— STUDY TEXT —
────────
So we went with option #2. Her first progesterone level results came back far too low (<1.0) to confirm she was in heat. So just to be safe, we tested a urine sample to make sure it wasn’t something urinary related. The urine results were also borderline/unclear. We tried her on an antibiotic trial while we waited for more time to pass between her next progesterone test, but she did not respond.
Callie’s next progesterone test was somewhat higher, though still under 1.0. Ugh.
Finally, after a third progesterone test (mind you, Callie has been in doggy diapers and a cone for about 4 weeks now), her levels finally soared (>30) and her mammary glands and vulva were noticeably larger and swollen. Confirmed at last, thanks to the patience and determination of Dr. Bennett, we finally had a diagnosis!
I booked my spayed dog’s spay procedure a month out to allow her time to finish her heat cycle. A couple more weeks of diapers later, her bleeding stopped and we just had to wait for the big day!
────────
— DATA PROVIDED —
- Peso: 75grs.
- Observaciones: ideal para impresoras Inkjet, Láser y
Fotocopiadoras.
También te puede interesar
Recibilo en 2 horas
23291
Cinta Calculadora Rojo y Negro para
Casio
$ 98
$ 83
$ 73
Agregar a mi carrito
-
────────
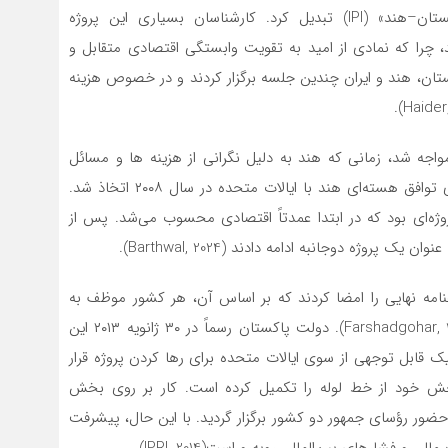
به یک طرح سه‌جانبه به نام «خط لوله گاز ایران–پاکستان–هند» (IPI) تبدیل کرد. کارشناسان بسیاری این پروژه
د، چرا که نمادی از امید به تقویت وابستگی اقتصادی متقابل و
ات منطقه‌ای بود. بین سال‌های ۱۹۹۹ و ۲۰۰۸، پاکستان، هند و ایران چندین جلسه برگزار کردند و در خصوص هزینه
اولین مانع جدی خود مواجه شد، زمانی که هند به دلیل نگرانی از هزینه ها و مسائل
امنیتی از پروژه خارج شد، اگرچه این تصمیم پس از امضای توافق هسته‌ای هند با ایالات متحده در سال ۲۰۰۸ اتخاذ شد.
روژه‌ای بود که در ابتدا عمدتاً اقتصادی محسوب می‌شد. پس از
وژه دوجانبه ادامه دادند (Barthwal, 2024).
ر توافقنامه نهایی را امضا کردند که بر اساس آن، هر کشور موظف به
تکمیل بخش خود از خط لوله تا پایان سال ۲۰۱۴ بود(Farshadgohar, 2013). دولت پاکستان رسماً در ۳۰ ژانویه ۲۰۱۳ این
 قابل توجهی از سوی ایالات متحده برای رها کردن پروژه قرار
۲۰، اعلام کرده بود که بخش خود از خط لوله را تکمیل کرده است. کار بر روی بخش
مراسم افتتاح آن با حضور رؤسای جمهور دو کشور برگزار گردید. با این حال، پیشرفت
────────
— THINGS TO DO —
1. In the text about Callie's progesterone tests, about how long had Callie been in doggy diapers and a cone by the time of her third test?
2. From the text about Callie's progesterone tests, copy the passage that begins at the words "Callie’s next progesterone" and stops after "had a diagnosis!".

— RESULTS OF THE TASKS —
1. About 4 weeks.

2.
Callie’s next progesterone test was somewhat higher, though still under 1.0. Ugh.
Finally, after a third progesterone test (mind you, Callie has been in doggy diapers and a cone for about 4 weeks now), her levels finally soared (>30) and her mammary glands and vulva were noticeably larger and swollen. Confirmed at last, thanks to the patience and determination of Dr. Bennett, we finally had a diagnosis!